Executive Summary: On September 11, 2014, the Occupational Safety and Health Administration (OSHA) announced a final rule changing the list of establishments required to keep records and reporting of work-related injuries. The new rule goes into effect January 1, 2015.
Changing List of Establishments Required to Keep Records
The rule introduces a new classification system to determine which employers with 11 or more employees must maintain injury and illness records. OSHA is moving from classifying industries by the Standard Industrial Classification (SIC) to the North American Industry Classification System (NAICS).
Under the new classification system, some employers previously required to keep records no longer will have to do so. Other employers previously exempted from doing so now will have to keep records. Under the rule, approximately 220,000 new establishments employing 5.5 million employees must now keep records. Among the industries that must start keeping records are automotive dealers, bakeries, building material and supplies dealers, beer, wine and liquor stores, and museums. A list of industries that include establishments that are newly required to keep records is available here A list of industries that include establishments that are newly partially exempt from keeping records is available here.
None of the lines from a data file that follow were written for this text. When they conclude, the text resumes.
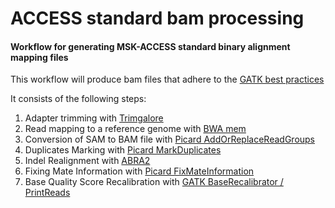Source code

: # ACCESS standard bam processing

#### Workflow for generating MSK-ACCESS standard binary alignment mapping files

This workflow will produce bam files that adhere to the [GATK best practices](https://software.broadinstitute.org/gatk/best-practices/workflow?id=11165)

It consists of the following steps:

1. Adapter trimming with [Trimgalore](https://www.bioinformatics.babraham.ac.uk/projects/trim_galore/)
2. Read mapping to a reference genome with [BWA mem](http://bio-bwa.sourceforge.net/)
3. Conversion of SAM to BAM file with [Picard AddOrReplaceReadGroups](https://broadinstitute.github.io/picard/command-line-overview.html#AddOrReplaceReadGroups)
4. Duplicates Marking with [Picard MarkDuplicates](https://broadinstitute.github.io/picard/command-line-overview.html#MarkDuplicates)
5. Indel Realignment with [ABRA2](https://github.com/mozack/abra2)
6. Fixing Mate Information with [Picard FixMateInformation](https://broadinstitute.github.io/picard/command-line-overview.html#FixMateInformation)
7. Base Quality Score Recalibration with [GATK BaseRecalibrator / PrintReads](https://software.broadinstitute.org/gatk/documentation/article?id=11081)

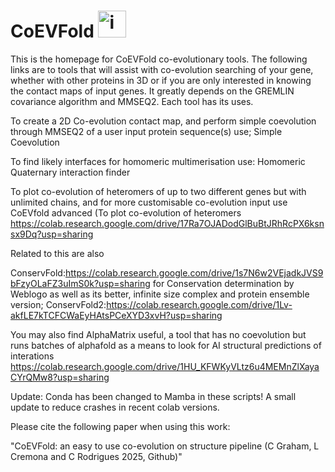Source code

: # CoEVFold <img width="45" height="43" alt="image" src="https://github.com/user-attachments/assets/fd3b848c-4565-4347-b881-813c0e27ae09" />


This is the homepage for CoEVFold co-evolutionary tools. The following links are to tools that will assist with co-evolution searching of your gene, whether with other proteins in 3D or if you are only interested in knowing the contact maps of input genes. It greatly depends on the GREMLIN covariance algorithm and MMSEQ2. Each tool has its uses.

To create a 2D Co-evolution contact map, and perform simple coevolution through MMSEQ2 of a user input protein sequence(s) use; Simple Coevolution

To find likely interfaces for homomeric multimerisation use: Homomeric Quaternary interaction finder

To plot co-evolution of heteromers of up to two different genes but with unlimited chains, and for more customisable co-evolution input use CoEVfold advanced (To plot co-evolution of heteromers https://colab.research.google.com/drive/17Ra7OJADodGlBuBtJRhRcPX6ksnsx9Dq?usp=sharing

Related to this are also

ConservFold:https://colab.research.google.com/drive/1s7N6w2VEjadkJVS9bFzyOLaFZ3uImS0k?usp=sharing for Conservation determination by Weblogo as well as its better, infinite size complex and protein ensemble version; ConservFold2:https://colab.research.google.com/drive/1Lv-akfLE7kTCFCWaEyHAtsPCeXYD3xvH?usp=sharing

You may also find AlphaMatrix useful, a tool that has no coevolution but runs batches of alphafold as a means to look for AI structural predictions of interations https://colab.research.google.com/drive/1HU_KFWKyVLtz6u4MEMnZlXayaCYrQMw8?usp=sharing

Update: Conda has been changed to Mamba in these scripts! A small update to reduce crashes in recent colab versions.

Please cite the following paper when using this work:

"CoEVFold: an easy to use co-evolution on structure pipeline (C Graham, L Cremona and C Rodrigues 2025, Github)"
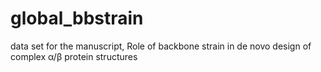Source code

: # global_bbstrain
data set for the manuscript, Role of backbone strain in de novo design of complex α/β protein structures
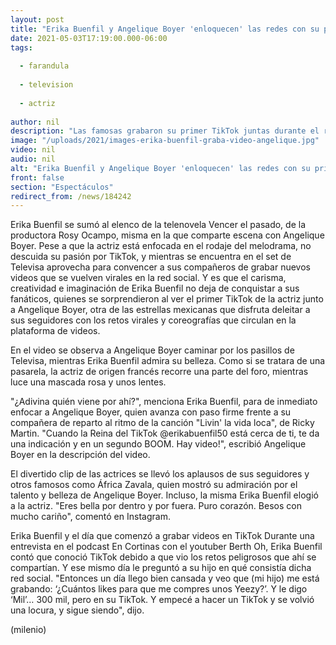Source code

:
 ```yaml
---
layout: post
title: "Erika Buenfil y Angelique Boyer 'enloquecen' las redes con su primer video juntas en TikTok"
date: 2021-05-03T17:19:00.000-06:00
tags:
  
  - farandula
  
  - television
  
  - actriz
  
author: nil
description: "Las famosas grabaron su primer TikTok juntas durante el rodaje de 'Vencer el pasado', su próxima telenovela en Televisa. "
image: "/uploads/2021/images-erika-buenfil-graba-video-angelique.jpg"
video: nil
audio: nil
alt: "Erika Buenfil y Angelique Boyer 'enloquecen' las redes con su primer video juntas en TikTok"
front: false
section: "Espectáculos"
redirect_from: /news/184242
---
```


Erika Buenfil se sumó al elenco de la telenovela Vencer el pasado, de la productora Rosy Ocampo, misma en la que comparte escena con Angelique Boyer. Pese a que la actriz está enfocada en el rodaje del melodrama, no descuida su pasión por TikTok, y mientras se encuentra en el set de Televisa aprovecha para convencer a sus compañeros de grabar nuevos videos que se vuelven virales en la red social.  Y es que el carisma, creatividad e imaginación de Erika Buenfil no deja de conquistar a sus fanáticos, quienes se sorprendieron al ver el primer TikTok de la actriz junto a Angelique Boyer, otra de las estrellas mexicanas que disfruta deleitar a sus seguidores con los retos virales y coreografías que circulan en la plataforma de videos. 

En el video se observa a Angelique Boyer caminar por los pasillos de Televisa, mientras Erika Buenfil admira su belleza. Como si se tratara de una pasarela, la actriz de origen francés recorre una parte del foro, mientras luce una mascada rosa y unos lentes.  

"¿Adivina quién viene por ahí?", menciona Erika Buenfil, para de inmediato enfocar a Angelique Boyer, quien avanza con paso firme frente a su compañera de reparto al ritmo de la canción "Livin' la vida loca", de Ricky Martin.  "Cuando la Reina del TikTok @erikabuenfil50 está cerca de ti, te da una indicación y en un segundo BOOM. Hay video!", escribió Angelique Boyer en la descripción del video.  

El divertido clip de las actrices se llevó los aplausos de sus seguidores y otros famosos como África Zavala, quien mostró su admiración por el talento y belleza de Angelique Boyer.  Incluso, la misma Erika Buenfil elogió a la actriz. "Eres bella por dentro y por fuera. Puro corazón. Besos con mucho cariño", comentó en Instagram.  

Erika Buenfil y el día que comenzó a grabar videos en TikTok  Durante una entrevista en el podcast En Cortinas con el youtuber Berth Oh, Erika Buenfil contó que conoció TikTok debido a que vio los retos peligrosos que ahí se compartían. Y ese mismo día le preguntó a su hijo en qué consistía dicha red social.  "Entonces un día llego bien cansada y veo que (mi hijo) me está grabando: ‘¿Cuántos likes para que me compres unos Yeezy?’. Y le digo ‘Mil’… 300 mil, pero en su TikTok. Y empecé a hacer un TikTok y se volvió una locura, y sigue siendo", dijo.  


(milenio)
Employers required to keep records of occupational injuries and illnesses at their establishments must keep the following:
- OSHA Form 300 - Employers must record each recordable employee injury and illness on this form which is the "Log of Work-Related Injuries and Illnesses";
- OSHA Form 301 - This "Injury and Illness Incident Report" provides additional details about each case recorded on the 300 Log; and
- OSHA Form 300A - This "Summary of Work-Related Injuries and Illnesses" is a summary report of all injuries and illnesses that employers must prepare at the end of each year and post in a visible location in the workplace from February 1 through April 30.
OSHA Forms 300 and 301 must be completed within seven calendar days of the time of a recordable fatality, injury or illness occurred. It is recordable if one or more of the following results from the work-related injury or illnesses: death; one or more lost workdays; restriction of work or motion; loss of consciousness; transfer to another job; medical treatment (other than first aid); or diagnosis of a significant injury or illness.
OSHA recently has put two tools on its website to help employers comply with the recordkeeping requirements. They are available at http://www.osha.gov/recordkeeping/index.html.
Reporting of Work-Related Injuries
The second major component of the rule establishes new requirements for when employers must report certain serious injuries to OSHA. All employers covered by OSHA, including those exempt from maintaining injury and illness records, are required to comply with OSHA's reporting requirements.
Employers must report to OSHA each fatality resulting from a work-related accident within eight hours of death. Employers must report to OSHA each in-patient hospitalization, each amputation and each loss of an eye resulting from a work-related incident within 24 hours. In-patient hospitalization is defined as a formal admission to the in-patient service of a hospital or clinic for care or treatment. If employers do not learn about the fatality, in-patient hospitalization, amputation or loss of an eye when the event happens, they must report to OSHA within the specified time after a report of the incident to the employers or one of their agents.
Employers will have three options for reporting the fatality, in-patient hospitalization, amputation or loss of an eye:
- by telephone or in person to the OSHA Area Office that is nearest to the site of the incident;
- by telephone to the OSHA toll-free central telephone number, 1-800-321-OSHA (1-800-321-6742; or
- by electronic submission using the fatality/injury/illness reporting application located on OSHA's website at www.osha.gov.
Reports of these serious injuries and fatalities will be posted on OSHA's website.